Stored records:
____________

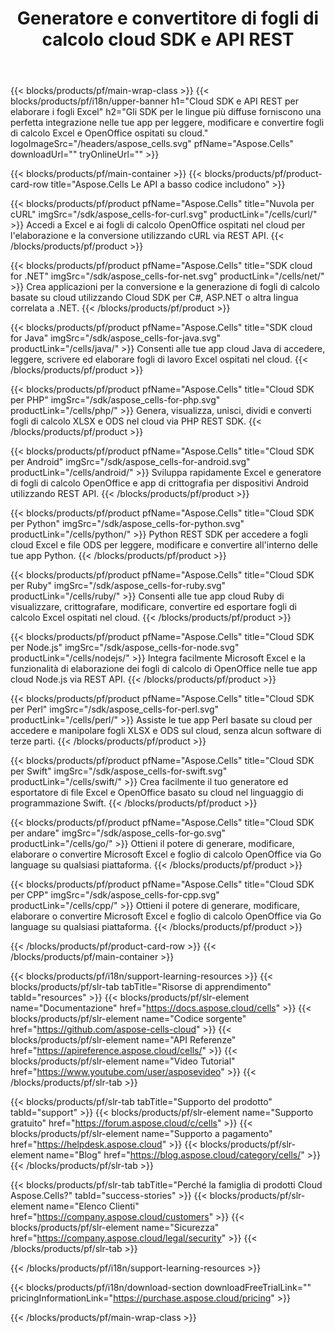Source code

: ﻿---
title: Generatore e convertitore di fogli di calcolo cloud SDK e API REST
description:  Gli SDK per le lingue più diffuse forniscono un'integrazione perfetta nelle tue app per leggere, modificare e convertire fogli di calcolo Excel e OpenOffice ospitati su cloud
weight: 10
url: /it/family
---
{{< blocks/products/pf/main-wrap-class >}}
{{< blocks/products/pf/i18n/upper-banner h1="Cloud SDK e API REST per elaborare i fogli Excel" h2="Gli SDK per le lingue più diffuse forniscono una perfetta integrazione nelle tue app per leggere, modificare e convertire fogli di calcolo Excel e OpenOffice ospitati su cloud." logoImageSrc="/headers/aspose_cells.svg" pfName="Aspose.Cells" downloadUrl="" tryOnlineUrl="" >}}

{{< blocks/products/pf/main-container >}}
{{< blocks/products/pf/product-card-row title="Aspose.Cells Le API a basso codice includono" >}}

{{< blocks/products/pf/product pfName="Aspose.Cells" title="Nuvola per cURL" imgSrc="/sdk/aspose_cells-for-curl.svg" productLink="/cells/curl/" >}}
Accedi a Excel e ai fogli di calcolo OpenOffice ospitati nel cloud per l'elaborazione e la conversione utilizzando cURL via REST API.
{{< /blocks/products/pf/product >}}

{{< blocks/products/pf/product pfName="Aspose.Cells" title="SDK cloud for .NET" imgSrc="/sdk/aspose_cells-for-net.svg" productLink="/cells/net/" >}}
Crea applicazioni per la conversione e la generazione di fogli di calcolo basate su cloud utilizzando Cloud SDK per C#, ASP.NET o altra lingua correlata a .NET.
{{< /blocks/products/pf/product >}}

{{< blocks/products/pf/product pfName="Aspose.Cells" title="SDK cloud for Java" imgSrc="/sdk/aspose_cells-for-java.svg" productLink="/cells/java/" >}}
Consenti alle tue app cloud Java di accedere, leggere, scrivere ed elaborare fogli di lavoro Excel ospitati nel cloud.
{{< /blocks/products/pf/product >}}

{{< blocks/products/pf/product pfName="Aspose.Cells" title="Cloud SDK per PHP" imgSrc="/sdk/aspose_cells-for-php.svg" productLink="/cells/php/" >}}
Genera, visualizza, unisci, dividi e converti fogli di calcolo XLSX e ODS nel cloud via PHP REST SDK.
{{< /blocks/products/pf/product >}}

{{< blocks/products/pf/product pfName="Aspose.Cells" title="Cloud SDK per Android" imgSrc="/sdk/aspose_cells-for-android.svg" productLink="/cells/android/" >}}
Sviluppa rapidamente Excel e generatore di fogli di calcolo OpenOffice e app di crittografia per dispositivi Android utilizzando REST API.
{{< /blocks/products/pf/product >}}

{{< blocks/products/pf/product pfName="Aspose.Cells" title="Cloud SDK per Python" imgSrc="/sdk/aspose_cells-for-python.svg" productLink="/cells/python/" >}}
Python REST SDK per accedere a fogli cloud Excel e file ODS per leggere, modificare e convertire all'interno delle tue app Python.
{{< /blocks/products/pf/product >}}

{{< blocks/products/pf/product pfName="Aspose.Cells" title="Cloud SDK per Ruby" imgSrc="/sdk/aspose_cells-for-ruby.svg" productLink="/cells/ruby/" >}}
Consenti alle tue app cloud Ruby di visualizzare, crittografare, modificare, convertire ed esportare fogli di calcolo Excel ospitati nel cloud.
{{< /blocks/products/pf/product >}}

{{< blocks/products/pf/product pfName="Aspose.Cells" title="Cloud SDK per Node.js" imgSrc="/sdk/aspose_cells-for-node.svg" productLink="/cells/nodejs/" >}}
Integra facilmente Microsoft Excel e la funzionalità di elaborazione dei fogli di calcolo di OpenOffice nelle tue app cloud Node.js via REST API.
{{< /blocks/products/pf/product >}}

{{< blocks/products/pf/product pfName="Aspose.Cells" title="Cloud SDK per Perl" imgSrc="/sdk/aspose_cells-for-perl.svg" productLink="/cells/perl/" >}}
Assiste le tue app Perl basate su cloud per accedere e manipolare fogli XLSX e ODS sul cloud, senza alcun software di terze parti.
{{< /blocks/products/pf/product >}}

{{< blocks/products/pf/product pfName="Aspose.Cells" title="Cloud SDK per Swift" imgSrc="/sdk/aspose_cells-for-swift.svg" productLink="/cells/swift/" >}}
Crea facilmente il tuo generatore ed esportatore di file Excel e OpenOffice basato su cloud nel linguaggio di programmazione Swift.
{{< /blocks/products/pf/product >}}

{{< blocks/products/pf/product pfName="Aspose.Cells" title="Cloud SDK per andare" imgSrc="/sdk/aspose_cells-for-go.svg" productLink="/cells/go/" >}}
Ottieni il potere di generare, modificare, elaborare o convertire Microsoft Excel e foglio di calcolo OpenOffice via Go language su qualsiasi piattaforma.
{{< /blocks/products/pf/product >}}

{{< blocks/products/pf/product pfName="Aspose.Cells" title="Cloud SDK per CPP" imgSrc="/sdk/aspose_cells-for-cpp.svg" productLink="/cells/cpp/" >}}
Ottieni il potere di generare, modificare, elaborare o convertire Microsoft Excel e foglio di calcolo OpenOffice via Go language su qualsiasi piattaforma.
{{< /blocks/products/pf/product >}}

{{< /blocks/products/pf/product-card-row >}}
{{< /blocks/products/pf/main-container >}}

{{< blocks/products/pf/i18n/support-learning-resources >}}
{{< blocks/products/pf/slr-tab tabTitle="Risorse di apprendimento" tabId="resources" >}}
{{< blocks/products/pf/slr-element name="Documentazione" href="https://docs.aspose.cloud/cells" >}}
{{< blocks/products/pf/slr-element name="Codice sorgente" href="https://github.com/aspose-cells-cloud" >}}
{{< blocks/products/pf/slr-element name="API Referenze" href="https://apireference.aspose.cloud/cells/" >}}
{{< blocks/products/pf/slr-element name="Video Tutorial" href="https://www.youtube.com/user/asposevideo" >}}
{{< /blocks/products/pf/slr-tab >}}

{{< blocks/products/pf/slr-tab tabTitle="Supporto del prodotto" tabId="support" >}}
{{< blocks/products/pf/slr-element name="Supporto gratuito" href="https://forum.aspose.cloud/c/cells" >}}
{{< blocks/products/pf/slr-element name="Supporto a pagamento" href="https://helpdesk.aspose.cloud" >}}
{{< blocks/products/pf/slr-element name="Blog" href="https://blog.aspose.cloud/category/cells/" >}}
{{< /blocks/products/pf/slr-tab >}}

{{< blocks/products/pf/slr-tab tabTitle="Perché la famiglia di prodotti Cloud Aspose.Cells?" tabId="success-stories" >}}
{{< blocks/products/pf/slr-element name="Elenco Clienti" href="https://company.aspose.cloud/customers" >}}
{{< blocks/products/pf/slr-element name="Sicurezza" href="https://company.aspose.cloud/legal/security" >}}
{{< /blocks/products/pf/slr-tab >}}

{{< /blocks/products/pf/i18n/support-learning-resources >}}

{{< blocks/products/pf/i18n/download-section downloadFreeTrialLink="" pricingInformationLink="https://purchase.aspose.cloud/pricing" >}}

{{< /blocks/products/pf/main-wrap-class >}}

____________

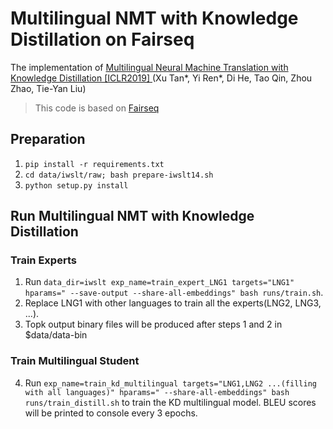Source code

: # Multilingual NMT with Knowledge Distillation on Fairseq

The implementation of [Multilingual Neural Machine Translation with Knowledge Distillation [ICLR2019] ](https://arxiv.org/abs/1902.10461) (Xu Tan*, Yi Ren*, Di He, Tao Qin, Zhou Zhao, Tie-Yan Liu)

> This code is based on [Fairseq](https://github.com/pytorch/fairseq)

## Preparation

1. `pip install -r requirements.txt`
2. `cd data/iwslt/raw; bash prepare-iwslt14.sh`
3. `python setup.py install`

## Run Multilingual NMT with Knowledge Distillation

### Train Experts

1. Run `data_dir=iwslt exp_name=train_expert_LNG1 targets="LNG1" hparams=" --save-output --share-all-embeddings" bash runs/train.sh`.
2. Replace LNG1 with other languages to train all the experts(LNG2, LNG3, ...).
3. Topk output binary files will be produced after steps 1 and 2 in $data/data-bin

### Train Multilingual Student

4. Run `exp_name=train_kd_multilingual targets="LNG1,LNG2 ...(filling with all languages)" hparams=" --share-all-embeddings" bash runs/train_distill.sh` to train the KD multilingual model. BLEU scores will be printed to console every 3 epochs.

____________

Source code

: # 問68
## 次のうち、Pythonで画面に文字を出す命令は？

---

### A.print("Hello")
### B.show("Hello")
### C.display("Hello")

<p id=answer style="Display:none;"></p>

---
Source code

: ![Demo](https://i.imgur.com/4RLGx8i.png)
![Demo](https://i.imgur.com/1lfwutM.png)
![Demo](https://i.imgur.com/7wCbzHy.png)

____________

> _TASK_
Reproduce the lines in the items above, from the line containing "## Preparation" through the line containing "### Train Multilingual Student", including both of those lines.

> _TASK ANSWER_
## Preparation

1. `pip install -r requirements.txt`
2. `cd data/iwslt/raw; bash prepare-iwslt14.sh`
3. `python setup.py install`

## Run Multilingual NMT with Knowledge Distillation

### Train Experts

1. Run `data_dir=iwslt exp_name=train_expert_LNG1 targets="LNG1" hparams=" --save-output --share-all-embeddings" bash runs/train.sh`.
2. Replace LNG1 with other languages to train all the experts(LNG2, LNG3, ...).
3. Topk output binary files will be produced after steps 1 and 2 in $data/data-bin

### Train Multilingual Student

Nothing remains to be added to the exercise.